▶ TASK STATEMENT
Identify every row that contains the word "books" and copy each of those rows in full. Case counts.

Stored items
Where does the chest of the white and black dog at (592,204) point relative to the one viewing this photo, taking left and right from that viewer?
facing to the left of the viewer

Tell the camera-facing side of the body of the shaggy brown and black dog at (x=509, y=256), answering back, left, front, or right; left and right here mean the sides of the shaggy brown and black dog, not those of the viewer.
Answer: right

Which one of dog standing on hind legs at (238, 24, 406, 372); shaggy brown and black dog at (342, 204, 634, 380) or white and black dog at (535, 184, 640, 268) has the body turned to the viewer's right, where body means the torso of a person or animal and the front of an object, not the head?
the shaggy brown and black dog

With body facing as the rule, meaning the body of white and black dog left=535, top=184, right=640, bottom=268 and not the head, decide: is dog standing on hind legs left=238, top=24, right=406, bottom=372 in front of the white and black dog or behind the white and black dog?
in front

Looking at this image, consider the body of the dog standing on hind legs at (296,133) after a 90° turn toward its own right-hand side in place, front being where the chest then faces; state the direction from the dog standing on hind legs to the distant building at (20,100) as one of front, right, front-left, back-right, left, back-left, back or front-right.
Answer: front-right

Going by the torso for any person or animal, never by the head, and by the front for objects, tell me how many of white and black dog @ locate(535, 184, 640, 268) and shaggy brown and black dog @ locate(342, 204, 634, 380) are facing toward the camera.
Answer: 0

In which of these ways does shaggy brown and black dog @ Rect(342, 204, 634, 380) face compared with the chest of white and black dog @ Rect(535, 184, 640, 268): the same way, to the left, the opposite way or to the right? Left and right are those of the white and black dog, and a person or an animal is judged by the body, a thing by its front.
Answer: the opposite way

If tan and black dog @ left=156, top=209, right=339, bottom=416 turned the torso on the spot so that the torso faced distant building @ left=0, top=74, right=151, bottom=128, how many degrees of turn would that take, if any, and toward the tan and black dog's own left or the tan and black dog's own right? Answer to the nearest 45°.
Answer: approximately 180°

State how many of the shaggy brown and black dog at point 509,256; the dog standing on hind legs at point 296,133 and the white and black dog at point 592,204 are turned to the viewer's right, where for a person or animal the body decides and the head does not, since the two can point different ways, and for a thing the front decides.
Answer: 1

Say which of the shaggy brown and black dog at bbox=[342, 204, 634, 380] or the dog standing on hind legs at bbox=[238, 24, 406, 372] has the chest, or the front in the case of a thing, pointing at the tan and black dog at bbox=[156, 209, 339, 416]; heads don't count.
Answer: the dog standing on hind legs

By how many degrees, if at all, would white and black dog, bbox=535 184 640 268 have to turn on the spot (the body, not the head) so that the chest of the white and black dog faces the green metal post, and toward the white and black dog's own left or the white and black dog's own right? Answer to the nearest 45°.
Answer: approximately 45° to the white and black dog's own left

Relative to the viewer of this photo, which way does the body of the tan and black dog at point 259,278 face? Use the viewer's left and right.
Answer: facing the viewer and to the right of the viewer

...

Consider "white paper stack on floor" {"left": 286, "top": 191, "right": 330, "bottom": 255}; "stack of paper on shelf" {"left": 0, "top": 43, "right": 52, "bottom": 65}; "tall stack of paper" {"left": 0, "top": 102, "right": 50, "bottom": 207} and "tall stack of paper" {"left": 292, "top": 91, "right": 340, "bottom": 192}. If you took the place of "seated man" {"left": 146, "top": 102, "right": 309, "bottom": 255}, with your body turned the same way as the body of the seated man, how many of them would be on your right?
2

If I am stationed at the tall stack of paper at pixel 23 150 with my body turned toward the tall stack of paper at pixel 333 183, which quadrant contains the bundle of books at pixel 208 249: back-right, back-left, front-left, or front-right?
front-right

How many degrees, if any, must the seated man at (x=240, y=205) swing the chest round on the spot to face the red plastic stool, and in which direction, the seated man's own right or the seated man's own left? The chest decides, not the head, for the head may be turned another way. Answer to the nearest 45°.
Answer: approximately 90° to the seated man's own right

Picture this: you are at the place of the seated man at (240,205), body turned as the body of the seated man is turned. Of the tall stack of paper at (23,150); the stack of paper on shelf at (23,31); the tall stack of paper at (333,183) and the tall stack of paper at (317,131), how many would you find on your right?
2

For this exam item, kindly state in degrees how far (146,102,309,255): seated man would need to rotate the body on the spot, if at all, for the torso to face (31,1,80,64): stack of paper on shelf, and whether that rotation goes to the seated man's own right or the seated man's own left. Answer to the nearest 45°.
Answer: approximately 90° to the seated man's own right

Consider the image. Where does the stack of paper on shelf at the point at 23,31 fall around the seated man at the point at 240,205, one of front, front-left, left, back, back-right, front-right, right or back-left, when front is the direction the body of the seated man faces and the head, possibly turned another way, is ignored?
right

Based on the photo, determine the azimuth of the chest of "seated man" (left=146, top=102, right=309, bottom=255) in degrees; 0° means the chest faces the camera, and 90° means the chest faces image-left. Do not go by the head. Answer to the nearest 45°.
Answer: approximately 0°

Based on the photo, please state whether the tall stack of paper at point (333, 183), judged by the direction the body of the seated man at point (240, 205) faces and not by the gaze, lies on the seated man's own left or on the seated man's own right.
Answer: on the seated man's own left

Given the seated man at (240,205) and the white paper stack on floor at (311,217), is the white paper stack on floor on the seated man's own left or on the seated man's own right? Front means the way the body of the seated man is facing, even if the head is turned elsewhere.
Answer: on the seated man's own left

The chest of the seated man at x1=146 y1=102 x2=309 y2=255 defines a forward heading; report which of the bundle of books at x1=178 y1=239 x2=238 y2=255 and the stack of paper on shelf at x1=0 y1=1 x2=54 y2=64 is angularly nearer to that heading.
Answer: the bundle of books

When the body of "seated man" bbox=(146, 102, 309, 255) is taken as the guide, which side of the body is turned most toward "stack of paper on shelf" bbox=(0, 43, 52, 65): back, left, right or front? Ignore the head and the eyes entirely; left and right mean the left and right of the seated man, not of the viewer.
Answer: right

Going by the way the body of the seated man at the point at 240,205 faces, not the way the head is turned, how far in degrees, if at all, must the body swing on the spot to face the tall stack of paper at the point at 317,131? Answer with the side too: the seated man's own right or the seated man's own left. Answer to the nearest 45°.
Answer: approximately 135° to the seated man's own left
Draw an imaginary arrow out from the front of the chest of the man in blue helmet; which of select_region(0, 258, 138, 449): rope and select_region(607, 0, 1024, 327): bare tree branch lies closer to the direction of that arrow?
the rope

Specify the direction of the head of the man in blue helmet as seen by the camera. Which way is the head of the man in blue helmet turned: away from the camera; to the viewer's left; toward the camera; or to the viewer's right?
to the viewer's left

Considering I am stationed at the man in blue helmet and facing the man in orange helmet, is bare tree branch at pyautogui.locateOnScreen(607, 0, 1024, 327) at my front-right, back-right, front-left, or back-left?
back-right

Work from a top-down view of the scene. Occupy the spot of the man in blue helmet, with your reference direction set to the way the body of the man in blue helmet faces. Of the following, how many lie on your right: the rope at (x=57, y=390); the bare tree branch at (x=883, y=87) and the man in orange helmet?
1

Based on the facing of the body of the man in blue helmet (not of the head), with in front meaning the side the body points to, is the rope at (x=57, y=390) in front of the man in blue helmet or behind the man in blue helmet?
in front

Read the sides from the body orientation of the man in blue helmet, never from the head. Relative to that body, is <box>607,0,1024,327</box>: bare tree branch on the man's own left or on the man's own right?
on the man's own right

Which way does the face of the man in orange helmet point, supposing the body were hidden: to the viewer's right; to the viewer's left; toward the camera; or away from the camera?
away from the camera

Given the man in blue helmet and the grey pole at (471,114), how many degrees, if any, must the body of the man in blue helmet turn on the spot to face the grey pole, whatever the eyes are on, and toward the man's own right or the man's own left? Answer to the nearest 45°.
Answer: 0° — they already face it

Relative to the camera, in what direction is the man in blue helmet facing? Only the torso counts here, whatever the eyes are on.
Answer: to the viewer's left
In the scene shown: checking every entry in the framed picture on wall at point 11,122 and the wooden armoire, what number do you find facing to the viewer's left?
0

...

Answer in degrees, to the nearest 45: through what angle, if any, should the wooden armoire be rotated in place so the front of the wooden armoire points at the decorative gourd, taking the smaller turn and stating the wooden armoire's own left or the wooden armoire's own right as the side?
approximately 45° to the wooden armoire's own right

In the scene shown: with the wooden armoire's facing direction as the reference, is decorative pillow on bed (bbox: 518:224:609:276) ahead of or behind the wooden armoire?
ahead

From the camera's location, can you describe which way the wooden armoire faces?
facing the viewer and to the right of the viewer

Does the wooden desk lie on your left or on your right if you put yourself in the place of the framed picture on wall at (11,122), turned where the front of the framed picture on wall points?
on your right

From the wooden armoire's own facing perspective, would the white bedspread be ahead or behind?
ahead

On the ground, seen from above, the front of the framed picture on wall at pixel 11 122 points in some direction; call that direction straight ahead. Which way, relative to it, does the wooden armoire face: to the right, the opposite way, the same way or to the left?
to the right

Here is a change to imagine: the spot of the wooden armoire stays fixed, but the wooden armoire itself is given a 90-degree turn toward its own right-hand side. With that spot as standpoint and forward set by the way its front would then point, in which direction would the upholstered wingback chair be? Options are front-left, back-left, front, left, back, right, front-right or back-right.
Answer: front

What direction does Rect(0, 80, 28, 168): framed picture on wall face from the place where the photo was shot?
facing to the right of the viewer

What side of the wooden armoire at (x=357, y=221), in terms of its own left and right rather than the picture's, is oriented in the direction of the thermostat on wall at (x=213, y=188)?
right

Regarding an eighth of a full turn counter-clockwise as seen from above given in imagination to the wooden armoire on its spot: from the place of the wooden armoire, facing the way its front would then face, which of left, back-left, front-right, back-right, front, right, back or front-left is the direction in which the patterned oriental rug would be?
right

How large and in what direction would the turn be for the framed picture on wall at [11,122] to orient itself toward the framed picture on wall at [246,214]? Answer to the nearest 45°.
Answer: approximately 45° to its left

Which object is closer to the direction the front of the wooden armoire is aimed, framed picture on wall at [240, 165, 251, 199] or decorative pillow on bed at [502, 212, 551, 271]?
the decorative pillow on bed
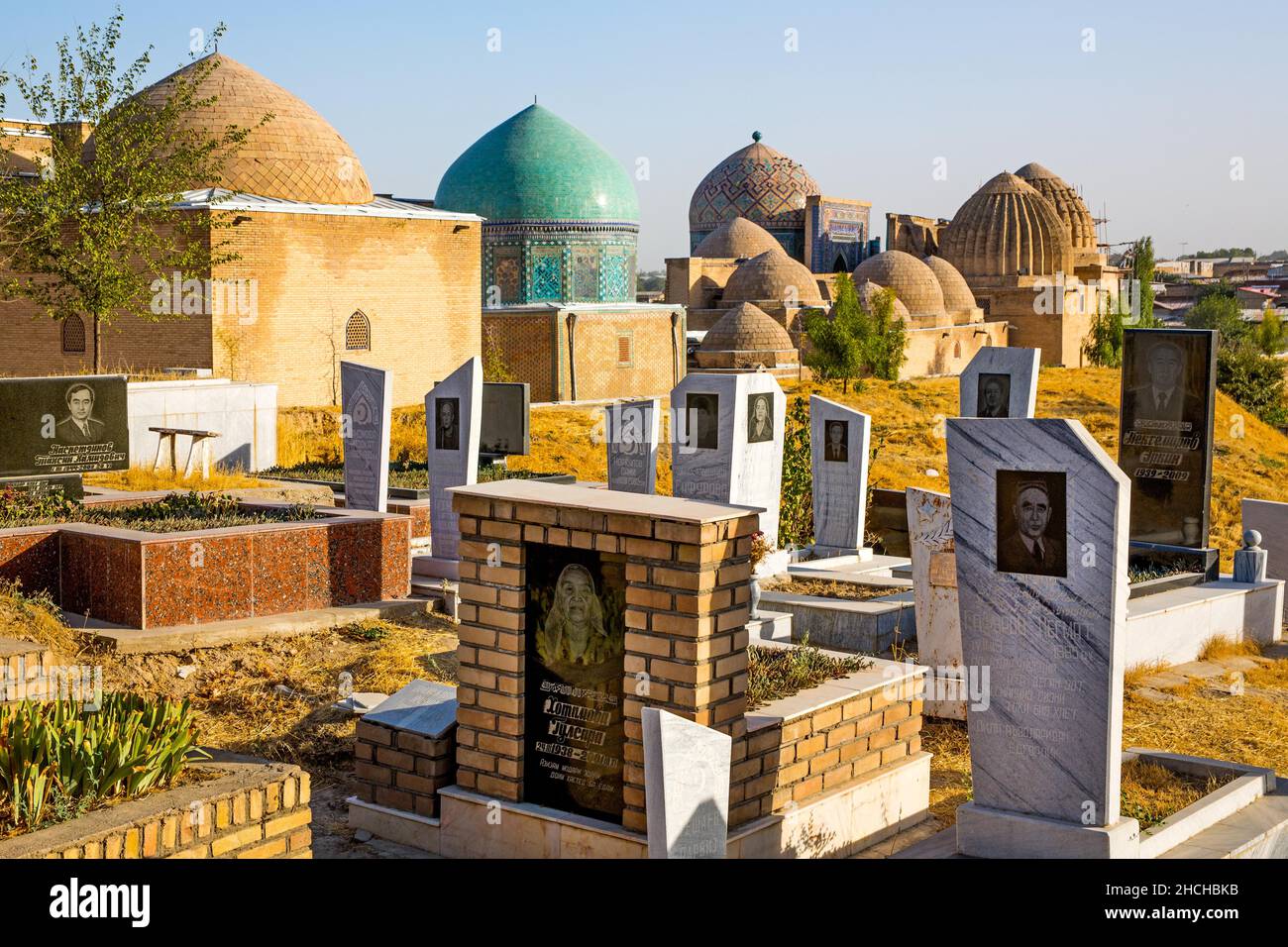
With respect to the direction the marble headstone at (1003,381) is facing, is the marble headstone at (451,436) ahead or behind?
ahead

▶ YOUR RESPONSE
If I am stationed at the tall stack of paper at pixel 23 150 with my body turned toward the tall stack of paper at pixel 333 183, which quadrant contains the bundle of books at pixel 208 249: back-right, back-left, front-left, or front-right?
The chest of the seated man at x1=146 y1=102 x2=309 y2=255 defines a forward heading; report which of the bundle of books at x1=178 y1=239 x2=238 y2=255 and the stack of paper on shelf at x1=0 y1=1 x2=54 y2=64 is angularly nearer to that heading.
Answer: the bundle of books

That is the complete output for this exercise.